May 24, 2006

Recent consumption

If I'm going to maintain my flimsily constructed self-image as a global tastemaker, I suppose it behooves me to hold forth on some entertainment products I've been enjoying.

My expectations were simultaneously high and low for the new Paul Simon CD, Surprise, a collaboration with Brian Eno. Many of my all-time favorite albums are Eno projects (Talking Heads' Remain in Light; David Bowie's Low, Heroes, and Lodger; My Life in the Bush of Ghosts with David Byrne; Wrong Way Up with John Cale), but both Eno's and Simon's most recent albums were pretty crappy, so this could have gone either way. Fortunately, Surprise came out pretty well -- the sound is great, and more importantly, it's not half-assed. The album isn't perfect -- there are some lazy rhymes, and a little too much talking about god for my taste; the melody of one bridge section reappears five songs later; and after four excellent tracks to start with, the album does get a little soft in the middle now. (But then, I do have a short little span of attention.) But overall, a success. Favorite lyric: "I remember once in August 1993, I was wrong, and I could be wrong again."

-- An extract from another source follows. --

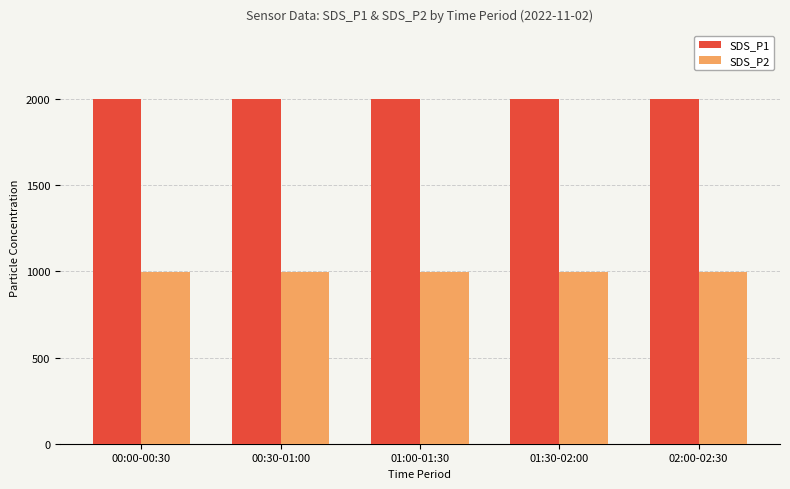

Reading left to right, list all the values displayed in this chart.

SDS_P1: 00:00-00:30=1999.9	00:30-01:00=1999.9	01:00-01:30=1999.9	01:30-02:00=1999.9	02:00-02:30=1999.9
SDS_P2: 00:00-00:30=999.9	00:30-01:00=999.9	01:00-01:30=999.9	01:30-02:00=999.9	02:00-02:30=999.9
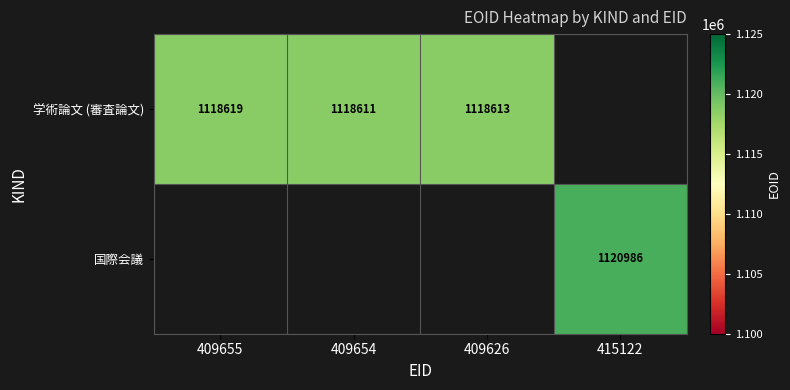

Is it true that 学術論文 (審査論文) equals 1118619 at 409655?

True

Grant McLennan of the Go-Betweens died recently, in case you didn't know. It took a while for the Go-Betweens to click for me, but once they did, it didn't take me long to buy up pretty much their entire discography (although I'm still behind on the solo albums from the years before the band reunited). Anyway, while I was reading various remembrances of Grant and his work, I ran across several mentions of a side project I'd managed to miss completely -- Jack Frost, a collaboration with Steve Kilbey (of the Church) -- which had released two albums. The CDs are out of print, but not hard to find used in one place or another, and they're excellent; it turns out McLennan's songwriting adapts very well to a rockier, more psychedelic sound. I've been listening to at least one of them pretty much every day since they arrived in the mail.

As for non-audio entertainment, I've been solving The New Yorker Book of Cartoon Puzzles and Games, one of the best puzzle books I've seen in ages. An acrostic in which every answer is a word from a New Yorker cartoon caption, always integral to the punchline, and possible to deduce? If you've never constructed a puzzle, you might not realize how daunting a task this is, but let me assure you that you should be impressed by it. The word puzzles are all elegantly constructed (as one can always expect from Puzzability), and even the inevitable match-the-caption-to-the-cartoon puzzles are cleverly done. Highly recommended.

Posted by Francis at 07:33 PM
Comments

Oooh, nice way to work the lyrics in. :-)

Posted by: Erin at May 25, 2006 08:17 AM

Thanks so much for the book recommendation. It's been years since I found a decent book of clever, hard puzzles more interesting than plain old crosswords. Even cryptics bore me now if they aren't funny. I wish there'd been a second volume of "Games Magazine Variety Crossword Puzzles, Volume 1."